Donnerstag · 20.06.2024 · 18:00 Uhr
Tobias Esch M.A. (kelten römer museum manching)
Barocksaal des Stadtmuseums Ingolstadt · Auf der Schanz 45 · D-85049 Ingolstadt

Im 3. Jahrhundert n. Chr. wurden die Ostprovinzen des Römischen Reiches von massiven Raubzügen der Goten überrollt. 262 n. Chr. verwüsteten die »Barbaren« offenbar auch die bedeutende Hafenstadt Alexandria Troas im nordwestlichen Kleinasien (Türkei). Dies lassen bereits Ausbesserungen an den städtischen Wehrbauten und eine merkwürdige Passage im Werk des gotisch-römischen Geschichtsschreibers Jordanes vermuten.

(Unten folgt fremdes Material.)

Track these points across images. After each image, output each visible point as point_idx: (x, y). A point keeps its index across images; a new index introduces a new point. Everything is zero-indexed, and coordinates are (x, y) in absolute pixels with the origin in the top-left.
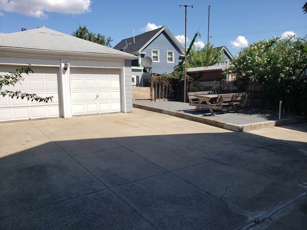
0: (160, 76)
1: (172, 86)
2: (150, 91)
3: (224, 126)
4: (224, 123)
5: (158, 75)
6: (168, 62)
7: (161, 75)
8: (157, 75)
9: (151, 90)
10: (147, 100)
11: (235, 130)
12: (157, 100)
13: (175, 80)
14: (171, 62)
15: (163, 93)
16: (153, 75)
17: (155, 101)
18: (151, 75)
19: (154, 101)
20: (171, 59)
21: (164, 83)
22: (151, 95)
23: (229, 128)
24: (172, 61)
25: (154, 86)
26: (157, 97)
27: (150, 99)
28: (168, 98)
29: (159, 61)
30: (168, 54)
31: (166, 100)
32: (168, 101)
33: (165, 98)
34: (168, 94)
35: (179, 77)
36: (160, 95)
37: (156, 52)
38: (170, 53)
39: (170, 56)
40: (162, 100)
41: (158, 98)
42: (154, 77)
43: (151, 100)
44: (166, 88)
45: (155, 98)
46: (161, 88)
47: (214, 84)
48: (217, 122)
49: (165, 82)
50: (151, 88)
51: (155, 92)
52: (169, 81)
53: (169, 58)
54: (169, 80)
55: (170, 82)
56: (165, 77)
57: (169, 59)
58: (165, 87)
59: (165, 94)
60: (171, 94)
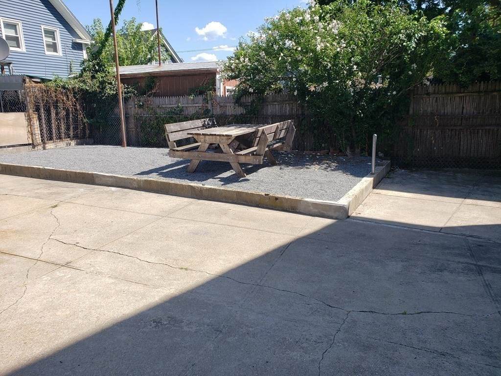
0: (49, 84)
1: (83, 109)
2: (26, 123)
3: (301, 208)
4: (298, 198)
5: (43, 81)
6: (47, 53)
7: (51, 80)
8: (39, 80)
9: (29, 120)
10: (22, 147)
11: (335, 215)
12: (50, 145)
13: (90, 93)
14: (55, 54)
15: (63, 125)
16: (27, 80)
17: (44, 148)
18: (24, 81)
19: (40, 147)
20: (54, 47)
21: (63, 100)
22: (32, 134)
23: (317, 211)
24: (55, 50)
25: (37, 110)
26: (49, 136)
27: (29, 144)
28: (75, 137)
29: (23, 49)
30: (43, 34)
31: (73, 143)
32: (78, 144)
33: (69, 137)
34: (75, 128)
35: (98, 87)
36: (54, 131)
37: (14, 27)
38: (50, 33)
39: (50, 40)
40: (62, 144)
41: (51, 139)
42: (34, 84)
43: (33, 145)
44: (68, 115)
45: (42, 141)
46: (57, 114)
47: (190, 103)
48: (277, 199)
49: (65, 98)
50: (29, 116)
51: (40, 124)
52: (75, 97)
53: (48, 43)
54: (75, 93)
55: (77, 99)
56: (64, 87)
57: (48, 46)
58: (67, 111)
59: (68, 129)
60: (84, 128)
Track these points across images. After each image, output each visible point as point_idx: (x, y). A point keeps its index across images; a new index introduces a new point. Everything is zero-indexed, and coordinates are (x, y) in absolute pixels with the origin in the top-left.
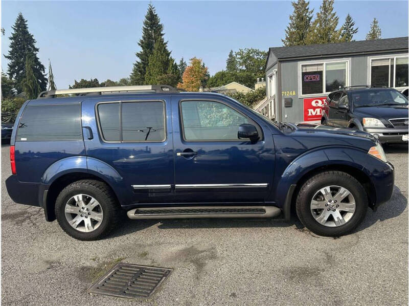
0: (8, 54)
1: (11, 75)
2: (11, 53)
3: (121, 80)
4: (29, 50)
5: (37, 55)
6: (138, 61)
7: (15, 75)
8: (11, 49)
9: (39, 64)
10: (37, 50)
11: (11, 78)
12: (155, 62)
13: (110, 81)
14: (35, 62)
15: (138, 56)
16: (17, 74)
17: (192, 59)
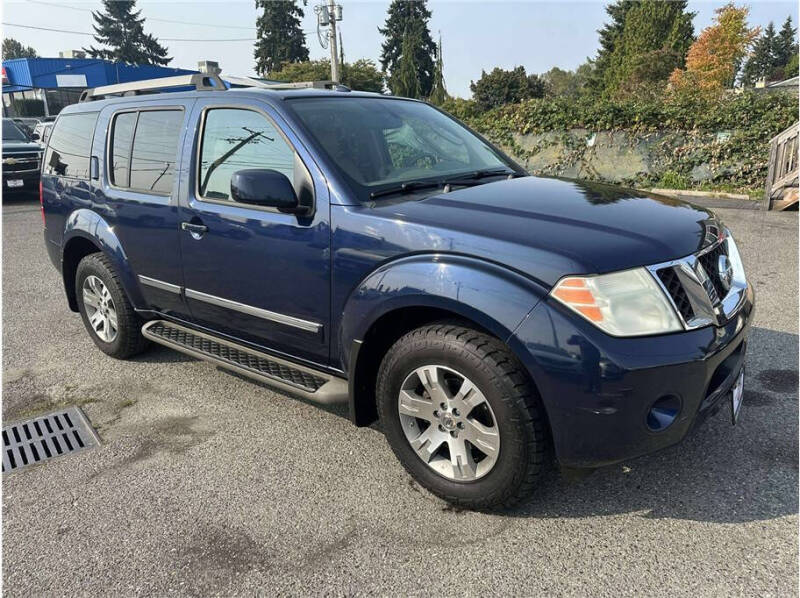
0: (384, 26)
1: (385, 63)
2: (390, 23)
3: (581, 67)
4: (417, 16)
5: (428, 25)
6: (610, 24)
7: (390, 64)
8: (389, 17)
9: (428, 41)
10: (428, 14)
11: (384, 69)
12: (639, 24)
13: (558, 69)
14: (423, 37)
15: (611, 13)
16: (394, 60)
17: (721, 11)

Tobias Esch begibt sich in seinem kostenfreien Vortrag auf eine spannende Spurensuche nach weiteren Hinweisen auf das katastrophale Ereignis: Wichtige Indizien liefern zunächst mehrere zeitgenössische Münzschätze aus Alexandria Troas und dem direkten Umland. Der wohl bedeutendste Hort umfasst 339 Prägungen, die gemeinsam mit dem Skelett einer jungen Frau im Schacht einer antiken Kanalisation unter dem alexandrinischen Forum zutage traten. Vermutlich handelte es sich bei der Frau um die frühere Besitzerin der Münzen. Wollte sie sich vielleicht mit ihrem Barbesitz vor den Goten in Sicherheit bringen? Stürzte sie beim gefährlichen Abstieg in den Schacht zu Tode, oder kam sie auf andere Weise im Abwasserkanal ums Leben?

Anscheinend plünderten die Goten auch die Münzstätte von Alexandria Troas und erbeuteten dabei städtische Prägestempel, um sie später zur Herstellung von »barbarischen« Imitationen zu nutzen. Diese wurden – im Gegensatz zu den alexandrinischen Provinzialprägungen – nicht etwa in Bronze, sondern in Gold ausgeführt. Lange Zeit waren nur Exemplare ohne gesicherte Herkunft bekannt. 2013 und 2015 konnten Sondengänger aber immerhin zwei Bodenfunde in der (nord-)westlichen Ukraine aufspüren, zur fraglichen Zeit Siedlungsraum gotischer Stämme. Gleichwohl bleiben die antiken Imitationen bis heute äußerst selten und damit wertvoll, so dass sie inzwischen ihrerseits von modernen Nachahmungen bzw. Fälschungen betroffen zu sein scheinen.